The song gave me the feeling that I was an observer watching a young woman walk through a forest filled with water drops and electronical bugs and birds and glitter dust. Then, because of a static sound that would sometimes appear, it made the entire picture that I was forming in my head seem less real and more like it was existing only on some sort of television screen or pixilated reality that had the ability to shift or fade in and out in sync with the static. I liked how the soft whisper of the girl and occasional child-like voices mixed with stringed instruments, nature noises and harsher static sounds all mixed together to take me on a journey in only about five minutes.

The Wire Tapper #12

"It don't bother me/Where is Mike" is a solemn funeral party remix. 

It reminds of you an Afro-peruvian song about death. A slave boy dies and is thrown on the flat bed of an improvised tricycle made to be a funeral vehicle.  His feet hang off the edge and bounce up and down on his way to the burial. His mother is crying hysterically so is every one else. 

However a contrasting element is also present, one that doesn't fit in. The boy's mother begins to move her hips to a rhythm. People noticed it and cheer her on, "Cry on, cry on black woman, cry it out and but keep moving those hips". She cries to mourn the death of her baby boy; she dances because death is better than slavery.

In more contemporary context remix Mike might the boy's name.

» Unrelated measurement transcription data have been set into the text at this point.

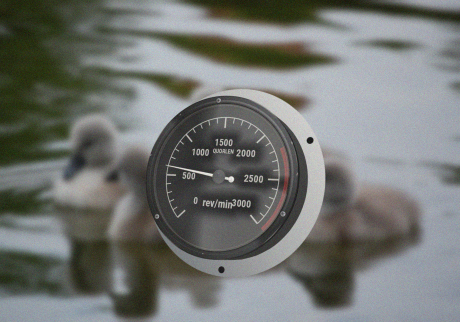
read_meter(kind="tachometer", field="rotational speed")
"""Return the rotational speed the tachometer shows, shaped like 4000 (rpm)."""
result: 600 (rpm)
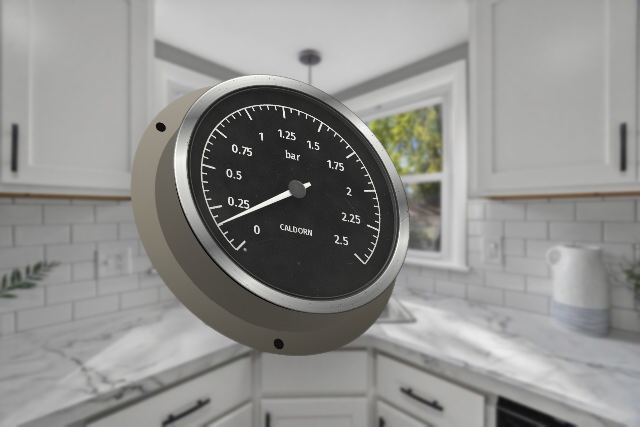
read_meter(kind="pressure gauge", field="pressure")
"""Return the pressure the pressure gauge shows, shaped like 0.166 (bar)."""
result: 0.15 (bar)
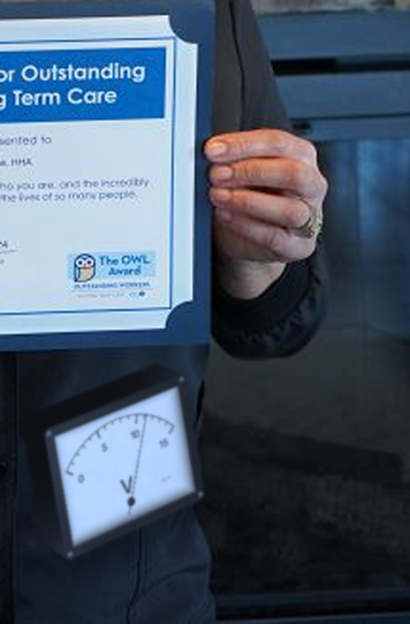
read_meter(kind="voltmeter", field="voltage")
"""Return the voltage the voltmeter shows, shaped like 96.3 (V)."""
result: 11 (V)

Subterranean Homesick Blues

Looking at this film clip through the lens of the Beat Generation, although Bob Dylan was not a member of such, I can see the first attempt to capture contemporary audiences using a visual, acoustic and literary medium. I think that Bob Dylan and the Beatniks saw a need to take self expression to the net level and permeate audiences senses subliminally by instilling socio-political messages in the context of entertainment, design and technology.